Furosemide is the most powerful and most widely used diuretic drug in the world. The injectable version is fast-acting, and dries someone out like prune. Its used in the medical field, mostly in the emergency room, to purge people who have ingested large doses of toxins, hoping that the toxins can be excreted before they enter the system and so avoiding worse problems. It also makes a good shock treatment for people who are admitted with dangerously high blood pressure. Its very multi-functional, but its also a very dangerous drug. It signals the body to immediately excrete both intracellular and extracellular water, and with it the key electrolytes sodium and potassium. This can lead to severe problems. Muscle contraction is based on the exchange of electrolytes. That means in first instance an electrolyte imbalance can causing cramping and other irregularities in muscle contraction. Now if its only a calf or a bicep, no harm done in the long run. But when its your heart muscle, that's another story. In 1985 professional bodybuilder Mohammed "Momo" Benazziza fell dead after winning a Grand Prix, the cause of death was believed to be his pre-contest use of the diuretic Lasix.
In most sports diuretics are used to lose small amounts of weight in a hurt. If you compete in weight classes and need to drop a pound in an hour, lasix will do the trick for you. Cleans the water from your body and you are lighter. If you have a match the next day, you are probably heavier again, so a major advantage. In bodybuilding the use of diuretics is for another reason entirely. The aim is after all to show as much muscle as possible, and to show as much definition and striation within that muscle. Unfortunately even at the dangerously low body-fat percentages bodybuilders compete at, a lot of that definition may still be hidden under layers of subcutaneous water. By using diuretics, that water can be shed and the maximum potential of a physique can be retained. In many cases, the levels of water retained by an athlete has made the difference between doing very well and doing very poorly. And the differences in the water household between the pre-judging of a contest and the evening show have sometimes made the difference between several placings. So diuretics have become an integral part of bodybuilding over the last 20 years.
Furosemide comes in oral tablets of 20 and 40 mg and in an injectable form. The injectable is the most potent. Its injected intravenously, as opposed to most steroids which are injected intramuscularly. It can become active in a matter of minutes and has a drastic effect. But as described previously, also a very dangerous one. The orals will usually take 60-90 minutes to kick in, but have a fairly drastic effect themselves. Furosemide is without a doubt the most potent diuretic in the world. An athlete will rarely opt to take more than 40 mg daily, and only in the last 4 or 5 days leading up to a show. The Injectable version is only used pre-contest, especially if there is testing. Testing for diuretics has become very popular in bodybuilding of late, and that has driven more athletes to wait until after taking their piss, and then inject some Lasix to get rid of the last bit of water. Needless to say this is a reckless practice. If a stronger effect is required, athletes are more likely to opt for adding another, milder diuretic like spironolactone (Aldactone), instead of increasing the dosage of lasix. There are a number of combination diuretics like Lasilactone that enjoy great popularity in the sports sector. Usually they near the potency of using twice as much lasix, but with much less hazard.

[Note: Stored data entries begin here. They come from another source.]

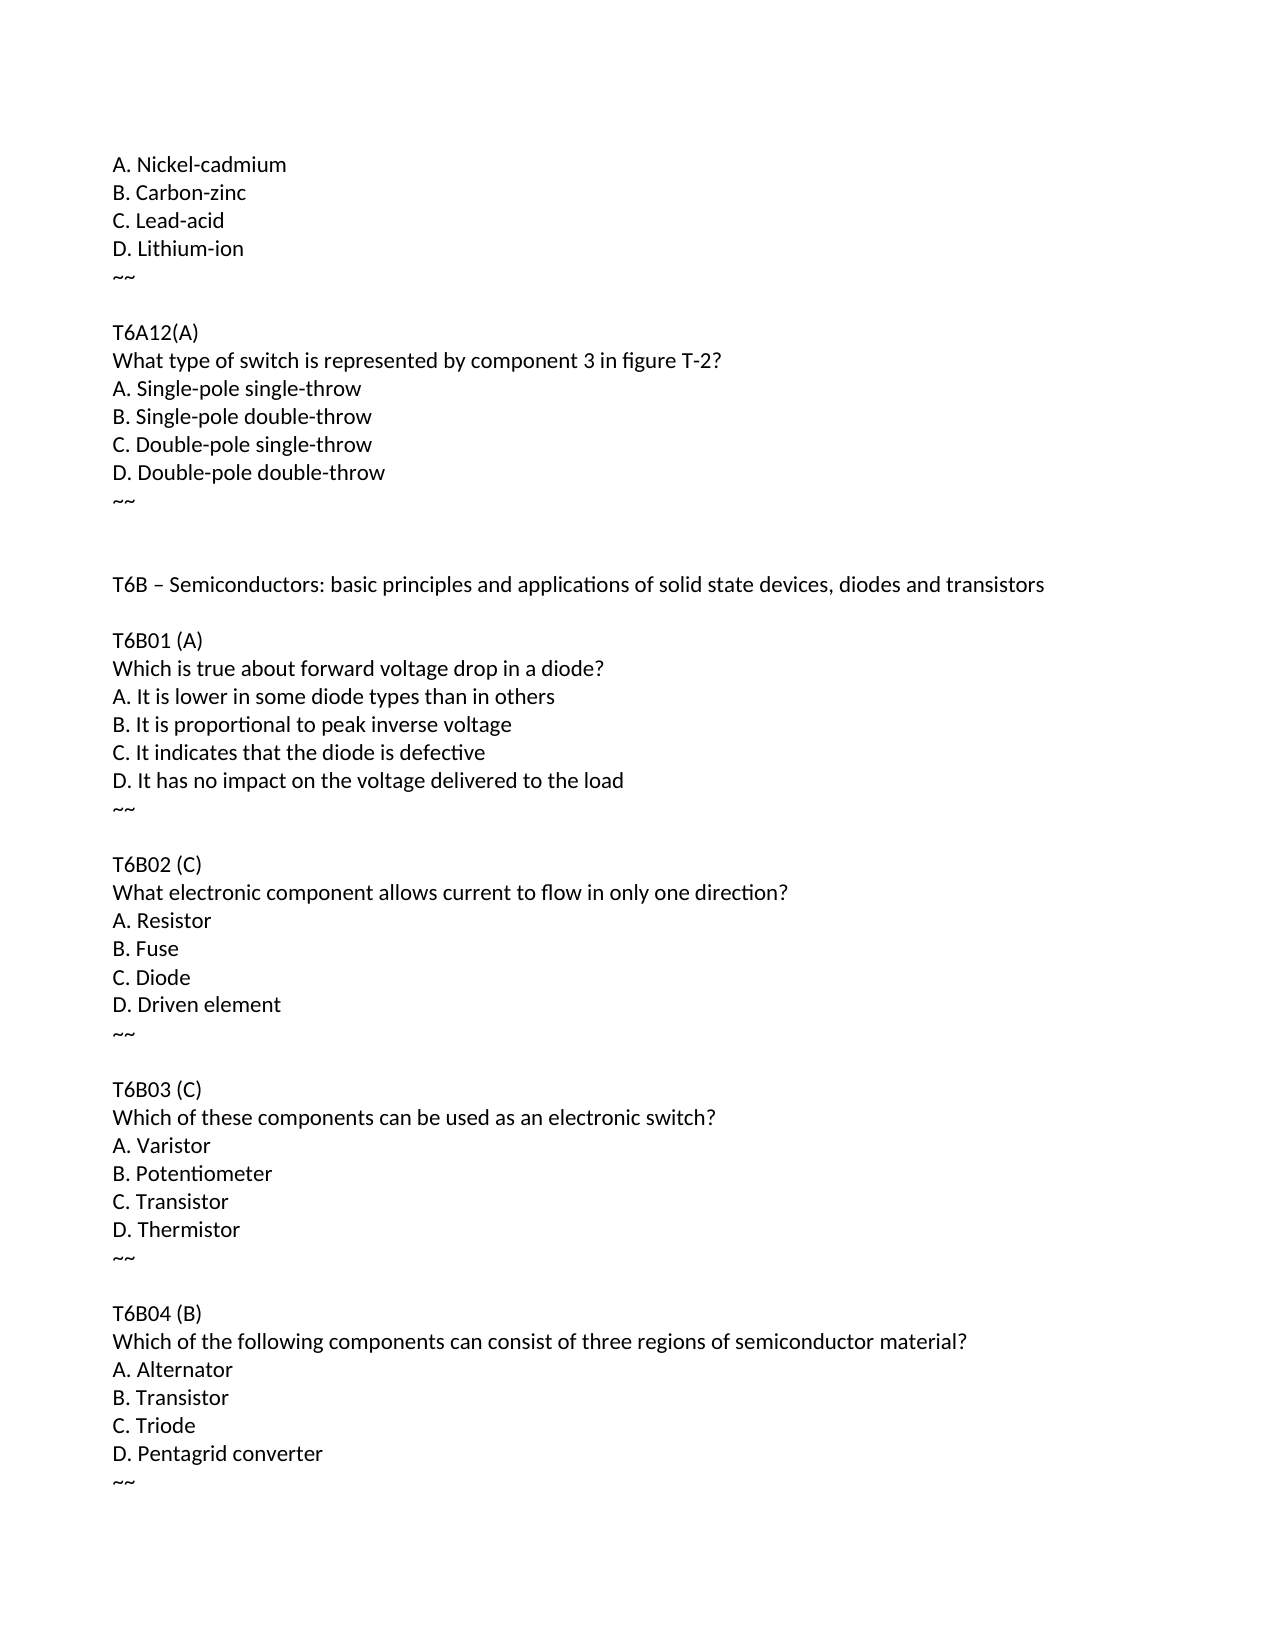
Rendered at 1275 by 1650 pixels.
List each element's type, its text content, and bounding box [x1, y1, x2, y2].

text Which is true about forward voltage drop in a diode? [112, 654, 1162, 682]
text T6B – Semiconductors: basic principles and applications of solid state devices, diodes and transistors [112, 570, 1162, 598]
text B. Transistor [112, 1383, 1162, 1411]
text C. Transistor [112, 1187, 1162, 1215]
text B. Fuse [112, 934, 1162, 963]
text Which of the following components can consist of three regions of semiconductor material? [112, 1327, 1162, 1355]
text ~~ [112, 262, 1162, 290]
text B. Potentiometer [112, 1159, 1162, 1187]
text D. Lithium-ion [112, 234, 1162, 262]
text D. Pentagrid converter [112, 1439, 1162, 1467]
text C. Diode [112, 963, 1162, 991]
text Which of these components can be used as an electronic switch? [112, 1103, 1162, 1131]
text What electronic component allows current to flow in only one direction? [112, 878, 1162, 907]
text A. Single-pole single-throw [112, 374, 1162, 402]
text What type of switch is represented by component 3 in figure T-2? [112, 346, 1162, 374]
text C. It indicates that the diode is defective [112, 738, 1162, 766]
text A. Alternator [112, 1355, 1162, 1383]
text A. Nickel-cadmium [112, 150, 1162, 178]
text C. Triode [112, 1411, 1162, 1439]
text A. It is lower in some diode types than in others [112, 682, 1162, 710]
text D. Driven element [112, 991, 1162, 1019]
text T6B01 (A) [112, 626, 1162, 654]
text T6B04 (B) [112, 1299, 1162, 1327]
text ~~ [112, 486, 1162, 514]
text ~~ [112, 1467, 1162, 1495]
text ~~ [112, 1019, 1162, 1047]
text T6A12(A) [112, 318, 1162, 346]
text ~~ [112, 794, 1162, 822]
text A. Varistor [112, 1131, 1162, 1159]
text B. Single-pole double-throw [112, 402, 1162, 430]
text C. Double-pole single-throw [112, 430, 1162, 458]
text B. Carbon-zinc [112, 178, 1162, 206]
text D. Double-pole double-throw [112, 458, 1162, 486]
text T6B03 (C) [112, 1075, 1162, 1103]
text D. It has no impact on the voltage delivered to the load [112, 766, 1162, 794]
text ~~ [112, 1243, 1162, 1271]
text C. Lead-acid [112, 206, 1162, 234]
text B. It is proportional to peak inverse voltage [112, 710, 1162, 738]
text T6B02 (C) [112, 851, 1162, 878]
text A. Resistor [112, 907, 1162, 934]
text D. Thermistor [112, 1215, 1162, 1243]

Since its so harmful and potentially lifethreatening, furosemide should only be used the last 4-7 days leading up to a contest, with around 20 mg a day, 40 mg at the very most. If a stronger effect is needed, additioning a milder diuretic is advised. 50 mg of spironolactone or hydrochlorthiazide, which are potassium sparing diuretics, will usually do the trick. Adding a potassium supplement to furosemide is wise, 1500-3000 mg daily normally. This keeps electrolytes somewhat in balance and helps prevent the worst of side effects such as nausea, dizziness and cramping. There isn't much use for ancillary drugs with furosemide otherwise. Its an anti-hypertensive in itself, so it could offer relief after a dieting period with ephedrine, clenbuterol and high dose androgens. One should always take care to replenish his water and salt intake after use is discontinued.
Many users will note a very distinct bloating after discontinuing the product, sometimes to the point where everyday movement is near impossible. During the use of this product extremely heavy and painful cramps can occur, as well as Diarrhea, dehydration, dry mouth, dizziness and nausea.
If the injectable is used, make sure its out of necessity. Otherwise I would caution you to stay away from it. If you do, a small amount injected into a vein will have an impact within minutes. Make sure you addition some potassium to it immediately, and have someone watching your back at all times. Keeping a shot of epinephrine handy just in case is not being overly cautious.